The inter-rater calibration exercise
IntermediateFind a colleague and independently annotate the same 20 outputs against the same rubric. Compare scores. For every case where you diverged by 2+ points, have a 5-minute conversation about why. This surfaces rubric ambiguity and builds shared quality standards. Cohen's kappa below 0.6 means your rubric needs clarification.
The regression catch exercise
IntermediateTake a model you know well and write 10 cases that you predict it will fail on based on its known limitations. Run them. Check your predictions. Your prediction accuracy tells you how well you understand the model's failure modes — which is what makes your future evals trustworthy.
The production incident -> eval case exercise
AdvancedPick a real AI product incident from your team's history (or a public one from your domain). Starting from the incident, write 3 eval cases that would have caught the failure before it reached users. Then reason backward: what coverage gap allowed this to miss? Add a category to your eval taxonomy.
The 'defeat your eval' stress test
AdvancedTake an eval set you are proud of and spend 30 minutes trying to break it — write inputs that would score well on your eval but produce bad outputs in the real product. If you can, your eval has a coverage gap or a rubric that can be gamed. Finding these before shipping is the job.
The Five Eval Mistakes PMs Make (and How to Avoid Them)
Evaluating what's easy to measure instead of what matters
Fix: Easy metrics (exact string match, BLEU score, accuracy against a reference set) are tempting because they are objective and automated. But they often don't correlate with user satisfaction. A customer service AI that produces technically accurate answers in a harsh tone will pass every accuracy eval while users rate it 1 star. Start with user satisfaction, then work backward to the proxy metrics that predict it.

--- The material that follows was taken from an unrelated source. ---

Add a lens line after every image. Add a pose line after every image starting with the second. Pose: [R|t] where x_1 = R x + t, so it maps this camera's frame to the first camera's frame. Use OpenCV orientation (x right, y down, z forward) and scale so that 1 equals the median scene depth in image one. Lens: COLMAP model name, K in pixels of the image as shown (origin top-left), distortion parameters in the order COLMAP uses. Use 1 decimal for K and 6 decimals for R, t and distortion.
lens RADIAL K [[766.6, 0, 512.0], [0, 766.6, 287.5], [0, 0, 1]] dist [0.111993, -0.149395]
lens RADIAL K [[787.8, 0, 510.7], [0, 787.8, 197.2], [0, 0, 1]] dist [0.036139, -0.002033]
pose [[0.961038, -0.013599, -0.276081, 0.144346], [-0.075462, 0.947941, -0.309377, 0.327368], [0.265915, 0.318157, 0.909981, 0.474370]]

Optimizing on the eval instead of the goal
Fix: When you share eval scores with engineering as the primary quality signal, teams optimize to improve the score — not necessarily to improve the product. This is Goodhart's Law applied to AI. Mitigation: hold back a test set that nobody sees until a final quality review. Never share the full eval set; the hidden set is your ground truth.

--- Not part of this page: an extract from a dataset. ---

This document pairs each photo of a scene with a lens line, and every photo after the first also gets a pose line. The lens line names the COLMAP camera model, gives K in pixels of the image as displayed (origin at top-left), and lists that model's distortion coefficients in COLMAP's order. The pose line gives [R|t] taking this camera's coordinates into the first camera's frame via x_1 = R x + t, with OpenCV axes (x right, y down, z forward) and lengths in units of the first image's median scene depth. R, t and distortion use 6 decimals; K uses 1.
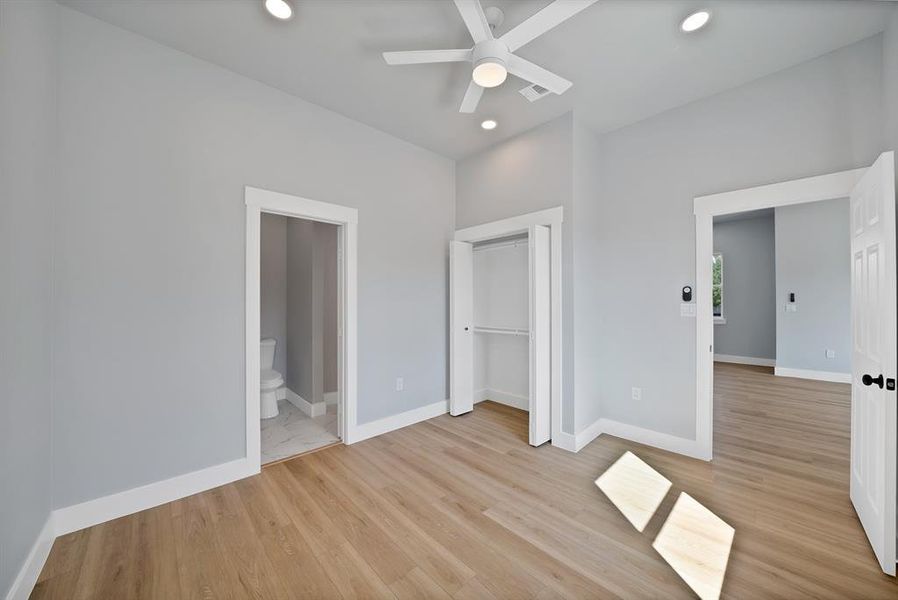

Building the eval set from engineering intuition, not user research
Fix: Engineers write test cases based on what's technically interesting or what they know the model is likely to fail at. Real users write based on what they need. Your eval set should be seeded from production logs and user interviews, not from engineering brainstorming. Evals that don't reflect real usage patterns measure the wrong distribution.

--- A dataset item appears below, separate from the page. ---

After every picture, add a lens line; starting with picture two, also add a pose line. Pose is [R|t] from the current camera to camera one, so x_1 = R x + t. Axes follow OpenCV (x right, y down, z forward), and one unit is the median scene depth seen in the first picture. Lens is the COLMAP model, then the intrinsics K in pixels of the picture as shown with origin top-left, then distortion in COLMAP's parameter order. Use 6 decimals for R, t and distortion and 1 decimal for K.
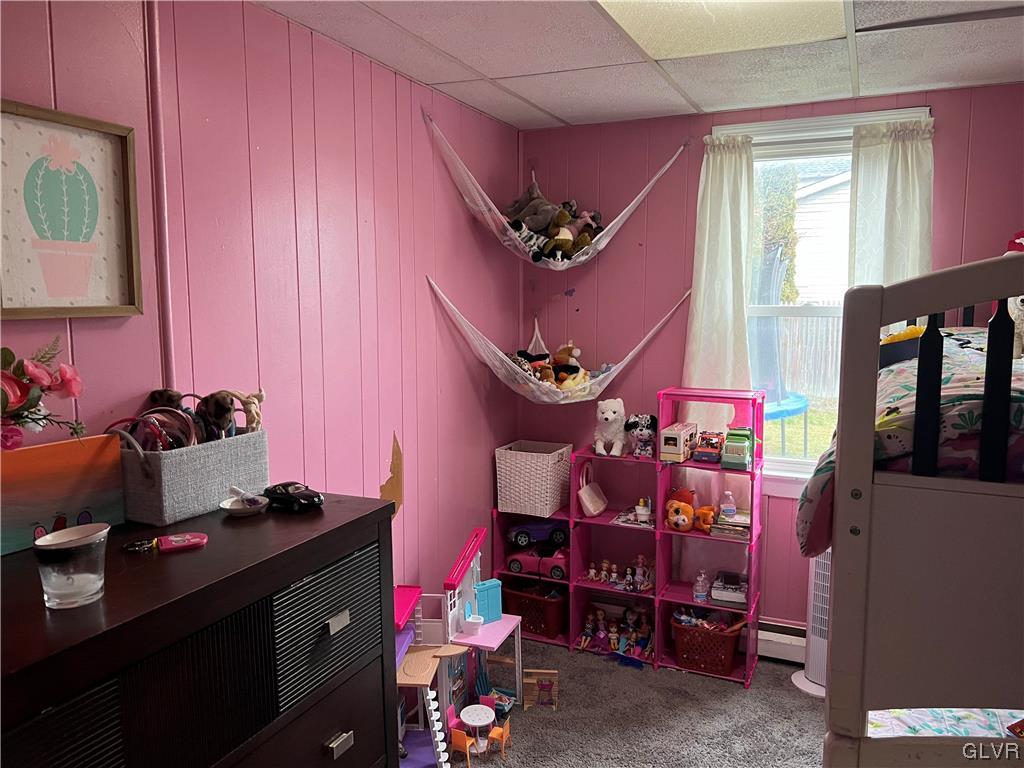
lens RADIAL K [[771.9, 0, 512.0], [0, 771.9, 384.0], [0, 0, 1]] dist [0.043657, -0.050221]
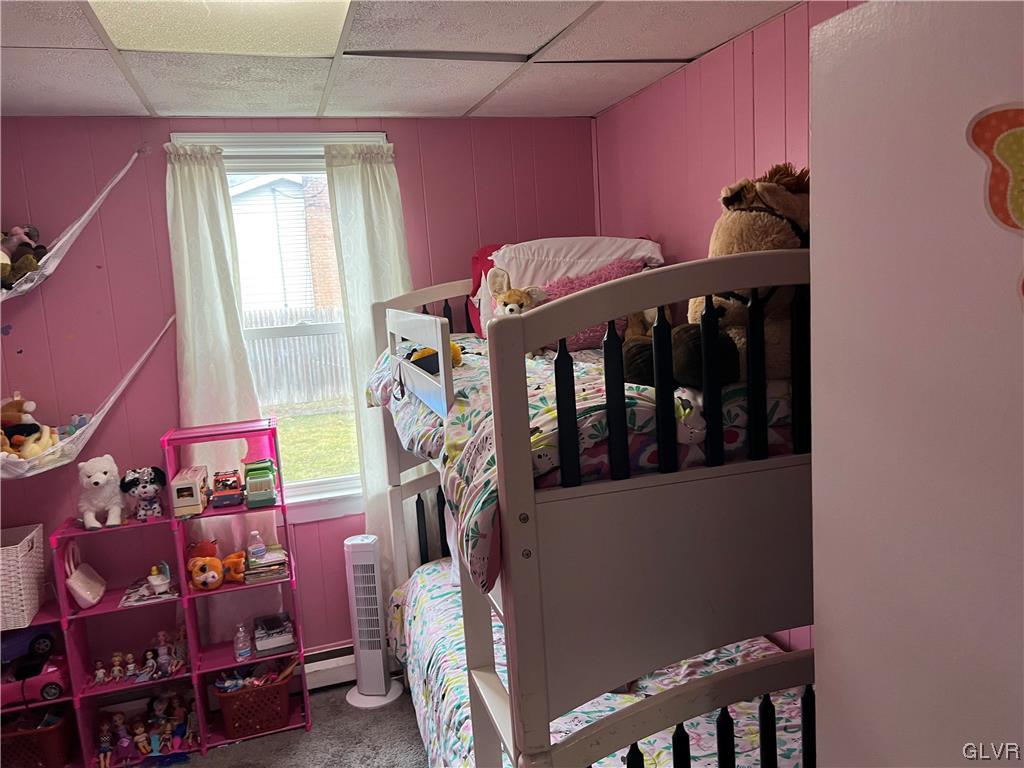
lens RADIAL K [[771.9, 0, 512.0], [0, 771.9, 384.0], [0, 0, 1]] dist [0.043657, -0.050221]
pose [[0.731372, -0.134911, 0.668501, -0.090276], [0.141520, 0.988924, 0.044747, -0.032377], [-0.667134, 0.061879, 0.742364, 0.098578]]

Never refreshing the eval set as the product evolves
Fix: An eval set written at product launch is outdated six months later. User behavior shifts. New failure modes emerge. Model updates change the quality profile. Schedule a quarterly eval set review: add regression cases from recent incidents, retire cases that are no longer representative, and recalibrate thresholds as the product matures.
Treating eval score as the only quality signal
Fix: Eval scores are necessary but not sufficient. Complement them with: periodic human review of production outputs (a sample, not all), user feedback signals (thumbs up/down, follow-up corrections), and qualitative user research sessions where you watch users interact with AI outputs live. The eval is the floor; the qualitative signals are the ceiling you're aiming for.
How to show eval skill in a job interview
The strongest interview signal is a concrete eval you built: the rubric you wrote, the coverage design decisions you made, the incident that taught you something, and what score you would have blocked a ship on. If you can narrate that story with specifics, you have demonstrated more eval skill than 90% of AI PM candidates. Build your first eval on a personal project if you don't have a work example — evaluate any public AI API against a task you care about.